Two Shell Icons 12″ (Mainframe Audio)
What if there was some bliss to be had in the imminent augmented virtual-reality zone? That seems to be the question posed by London’s Two Shell on their superb new EP, which looks far into a digital future with a quirky optimism and the beats to back it up. They got their start with Bristol’s Livity Sound, and I can certainly hear their techno bangers in the context of labelmates Peverelist and Hodge, but Two Shell have come out and defined their own aesthetic with careful detail here.
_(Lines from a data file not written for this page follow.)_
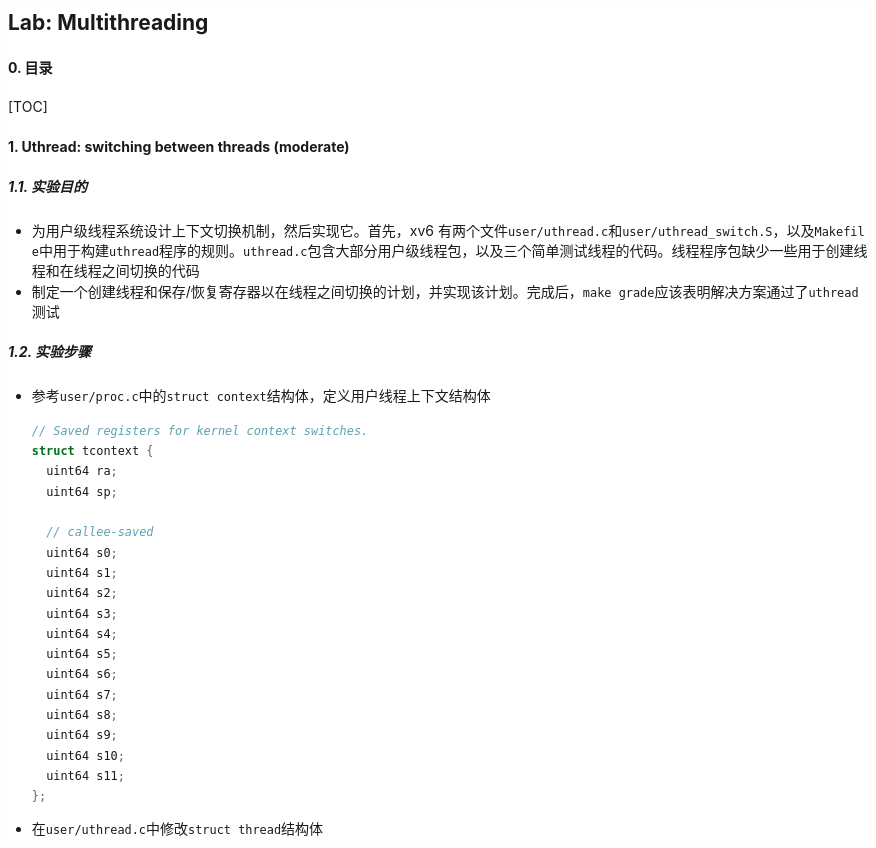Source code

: ## Lab: Multithreading

#### 0. 目录

[TOC]

#### 1. Uthread: switching between threads (moderate)

##### 1.1. 实验目的

* 为用户级线程系统设计上下文切换机制，然后实现它。首先，xv6 有两个文件`user/uthread.c`和`user/uthread_switch.S`，以及`Makefile`中用于构建`uthread`程序的规则。`uthread.c`包含大部分用户级线程包，以及三个简单测试线程的代码。线程程序包缺少一些用于创建线程和在线程之间切换的代码
* 制定一个创建线程和保存/恢复寄存器以在线程之间切换的计划，并实现该计划。完成后，`make grade`应该表明解决方案通过了`uthread`测试

##### 1.2. 实验步骤

* 参考`user/proc.c`中的`struct context`结构体，定义用户线程上下文结构体

  ```c
  // Saved registers for kernel context switches.
  struct tcontext {
    uint64 ra;
    uint64 sp;
  
    // callee-saved
    uint64 s0;
    uint64 s1;
    uint64 s2;
    uint64 s3;
    uint64 s4;
    uint64 s5;
    uint64 s6;
    uint64 s7;
    uint64 s8;
    uint64 s9;
    uint64 s10;
    uint64 s11;
  };
  ```

* 在`user/uthread.c`中修改`struct thread`结构体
A good part of that comes from the “mad futuristic vox” (that description comes from a Bandcamp commenter), which pop in and out of these nu-rave tunes like an AI customer-service attendant checking in to make sure you’re partying at optimal levels. Reminds me of Al Wootton under his Deadboy alias given a turbo-charged upgrade, music that has big-room hooks and abundant personality, as likely to call to mind classic trance tracks as the utopian vision of Drexciya and the playful impishness of Zomby. Following Sophie’s untimely passing, I thought I might not encounter a British electronic artist as joyously abnormal as hers for a while, but Icons is filling that void with all of its confetti-colored splendor.
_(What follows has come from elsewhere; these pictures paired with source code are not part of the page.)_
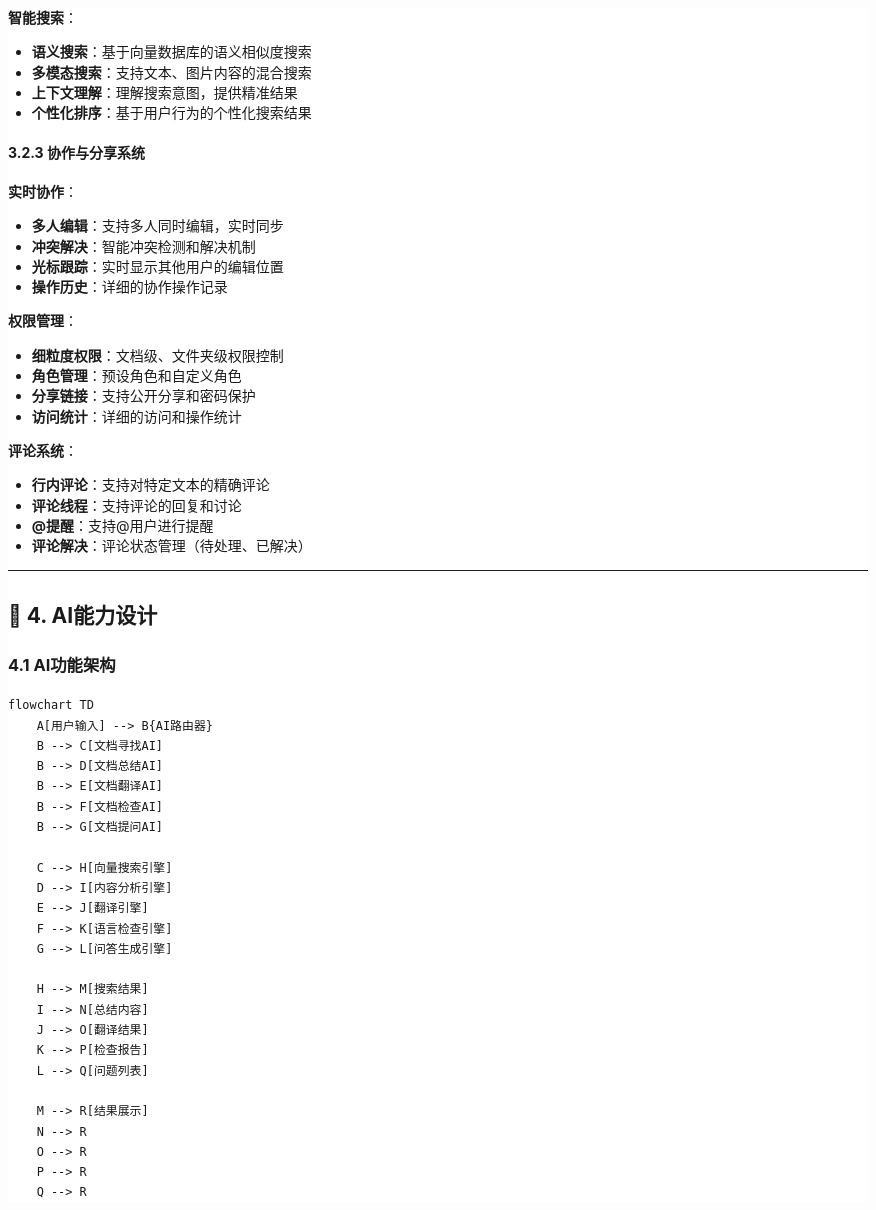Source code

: **智能搜索**：
- **语义搜索**：基于向量数据库的语义相似度搜索
- **多模态搜索**：支持文本、图片内容的混合搜索
- **上下文理解**：理解搜索意图，提供精准结果
- **个性化排序**：基于用户行为的个性化搜索结果

#### 3.2.3 协作与分享系统

**实时协作**：
- **多人编辑**：支持多人同时编辑，实时同步
- **冲突解决**：智能冲突检测和解决机制
- **光标跟踪**：实时显示其他用户的编辑位置
- **操作历史**：详细的协作操作记录

**权限管理**：
- **细粒度权限**：文档级、文件夹级权限控制
- **角色管理**：预设角色和自定义角色
- **分享链接**：支持公开分享和密码保护
- **访问统计**：详细的访问和操作统计

**评论系统**：
- **行内评论**：支持对特定文本的精确评论
- **评论线程**：支持评论的回复和讨论
- **@提醒**：支持@用户进行提醒
- **评论解决**：评论状态管理（待处理、已解决）

---

## 🤖 4. AI能力设计

### 4.1 AI功能架构

```mermaid
flowchart TD
    A[用户输入] --> B{AI路由器}
    B --> C[文档寻找AI]
    B --> D[文档总结AI]
    B --> E[文档翻译AI]
    B --> F[文档检查AI]
    B --> G[文档提问AI]
    
    C --> H[向量搜索引擎]
    D --> I[内容分析引擎]
    E --> J[翻译引擎]
    F --> K[语言检查引擎]
    G --> L[问答生成引擎]
    
    H --> M[搜索结果]
    I --> N[总结内容]
    J --> O[翻译结果]
    K --> P[检查报告]
    L --> Q[问题列表]
    
    M --> R[结果展示]
    N --> R
    O --> R
    P --> R
    Q --> R
```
Labyrinth Of Memories compilation 2xLP (Kashual Plastik)
For as long as I’ve been around, compilations have played a pivotal role in defining scenes, providing some sort of much-needed aesthetic cartography as groups of like-minded folks do their respective things in a similar time or place. It’s about time then that someone put together a collection of the global lo-fi bedroom sound-collage ambient abstracted post-post-punk scene that has bubbled up over the past few years, and this sure seems to be it! Across four sides of vinyl and no less than thirty-one tracks, Labyrinth Of Memories does a masterful job of providing a sort of who’s who (and who’s not who) of that loosely-congealed scene. Not only does it put together some of my favorite names in that sub-underground – Monokultur, Mosquitoes, Hypnotic Sleep, People Skills, Brannten Schnüre to name a few – Kashual Plastik does us the service of locating top-quality lesser-knowns in a scene that, at its peak, is lesser known. The globe is fully combed here, with a few North American artists, a handful of Australians and majority European representation, a United Nations of quiet bookish weirdos armed with acoustic guitars, portable tape recorders, borrowed synths and a nagging desire to assemble it all into some sort of crude sonic art. By the time you make it to the final two tracks, Loopsel’s enchanting ambient guitar and Thomas Bush’s alternate-reality-emo rendition of “Private Dancer”, I’d hope that you already have a rough idea of the private basement recording project you intend to create.